Welcome back. Reads like this man is not interested in a committed relationship with you or with any woman, just like he told you, and that he is interested in casual dating. I don’t see him giving you mixed signals: he is attracted to you (at least at times) and he is interested in you for sex and company in the context of casual dating, but not in the context of a monogamous, committed love relationship.

In December 2018, a bit over a year ago, you wrote about a concept that was new to you at the time: “original wound”. You wrote that this wound is “the pain I’ve been carrying my whole life”. It happened in the context of your relationships with your parents, “never get to know how hugs or emotional support was”. You chased their love, or validation, by earning good grades in school, “my whole worthiness depends on my grades”, but it wasn’t enough for your parents, “I could have always been better.. there was always something else I could do”. You wrote at the time: “Nowadays, I’m a medical doctor working at the best hospital in my country and still don’t feel enough”.

“the unworthiness .. has been chasing me since I was a little girl”, you wrote then. “I can’t look myself in the mirror everyday without feeling hate and disgust”.

My thoughts today: a mature, healthy and loving man wouldn’t think that because a woman feels unworthy then she really is unworthy.
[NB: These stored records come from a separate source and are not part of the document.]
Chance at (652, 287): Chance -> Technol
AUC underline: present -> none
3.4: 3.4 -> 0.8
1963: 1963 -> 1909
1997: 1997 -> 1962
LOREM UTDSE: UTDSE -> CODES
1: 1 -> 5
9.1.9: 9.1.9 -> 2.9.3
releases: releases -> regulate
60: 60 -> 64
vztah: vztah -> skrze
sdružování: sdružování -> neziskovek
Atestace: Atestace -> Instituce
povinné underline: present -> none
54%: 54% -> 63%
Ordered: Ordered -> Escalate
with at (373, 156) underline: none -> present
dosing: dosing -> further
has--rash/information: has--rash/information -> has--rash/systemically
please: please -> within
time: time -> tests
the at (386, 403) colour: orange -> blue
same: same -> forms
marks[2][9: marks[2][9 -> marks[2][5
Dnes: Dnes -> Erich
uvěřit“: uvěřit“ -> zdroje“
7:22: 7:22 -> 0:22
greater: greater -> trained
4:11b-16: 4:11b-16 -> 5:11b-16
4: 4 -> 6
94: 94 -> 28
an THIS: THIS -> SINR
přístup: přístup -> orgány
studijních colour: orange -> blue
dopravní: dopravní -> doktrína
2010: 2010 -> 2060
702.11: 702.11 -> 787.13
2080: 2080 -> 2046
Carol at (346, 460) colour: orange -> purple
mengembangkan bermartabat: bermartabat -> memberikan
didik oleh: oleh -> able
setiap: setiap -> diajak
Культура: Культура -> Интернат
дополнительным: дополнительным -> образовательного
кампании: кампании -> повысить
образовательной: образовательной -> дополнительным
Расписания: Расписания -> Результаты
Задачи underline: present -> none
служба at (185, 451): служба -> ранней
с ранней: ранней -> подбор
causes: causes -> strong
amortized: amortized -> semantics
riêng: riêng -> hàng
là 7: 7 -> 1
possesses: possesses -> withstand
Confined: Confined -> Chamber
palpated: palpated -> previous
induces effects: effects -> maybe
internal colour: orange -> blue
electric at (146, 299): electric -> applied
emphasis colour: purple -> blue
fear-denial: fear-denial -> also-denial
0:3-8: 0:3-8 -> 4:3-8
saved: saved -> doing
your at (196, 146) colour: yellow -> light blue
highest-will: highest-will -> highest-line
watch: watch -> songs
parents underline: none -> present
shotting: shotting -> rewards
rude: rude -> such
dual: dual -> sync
But most people are not that mature, healthy and loving, and when they see a person who feels unworthy, they think the person really is unworthy and they proceed to treat the person accordingly.

This man may very well be one of most people I just mentioned. I know that the thread I quoted from is a year old, but the unworthiness you expressed then (and in previous threads), cannot possibly disappear in a year.

It is very important that you become aware of the ways you communicate that feeling of unworthiness, particularly in the dating context, and change those ways, so that you no longer communicate that sense of unworthiness to others. It takes less time to change behavior than it takes to change a core belief (I-am-unworthy) and the feelings that go with it.

I am aware now, looking back at my life, how I communicated to others my feeling/ core belief of being unworthy, and indeed many treated me accordingly and some took advantage of it, using my unworthiness feeling so to serve themselves to me. If I could go back in time, I would do what I suggest you do, change my behavior first and continue to attend therapy and heal from that original wound that you mentioned.